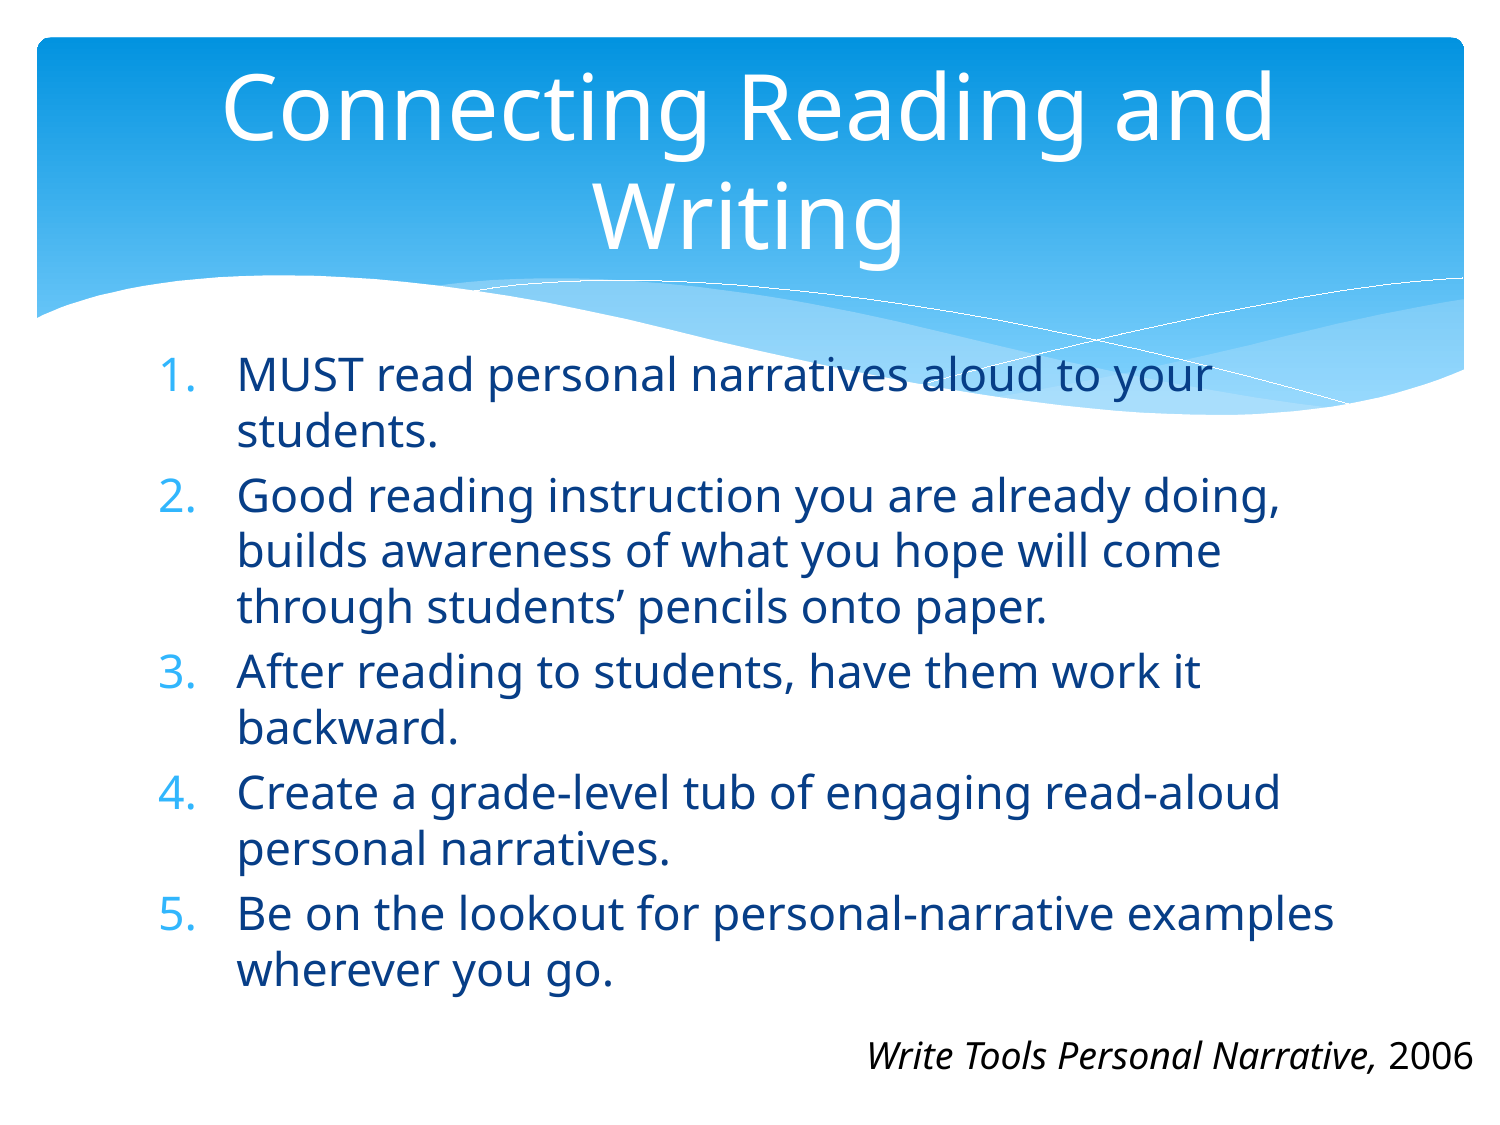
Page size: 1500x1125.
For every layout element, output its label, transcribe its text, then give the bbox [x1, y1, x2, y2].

title Connecting Reading and Writing [75, 55, 1425, 261]
list MUST read personal narratives aloud to your students. Good reading instruction you are already doing, builds awareness of what you hope will come through students’ pencils onto paper. After reading to students, have them work it backward. Create a grade-level tub of engaging read-aloud personal narratives. Be on the lookout for personal-narrative examples wherever you go. [143, 337, 1359, 1005]
text_box Write Tools Personal Narrative, 2006 [851, 1024, 1489, 1085]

----

*WHAT YOU WILL DO*
Leave out the pictures and repeat the remaining data exactly.

*ANSWER AREA*
Page size: 1500x1125.
For every layout element, output its label, transcribe its text, then give the bbox [x1, y1, x2, y2].

title Connecting Reading and Writing [75, 55, 1425, 261]
list MUST read personal narratives aloud to your students. Good reading instruction you are already doing, builds awareness of what you hope will come through students’ pencils onto paper. After reading to students, have them work it backward. Create a grade-level tub of engaging read-aloud personal narratives. Be on the lookout for personal-narrative examples wherever you go. [143, 337, 1359, 1005]
text_box Write Tools Personal Narrative, 2006 [851, 1024, 1489, 1085]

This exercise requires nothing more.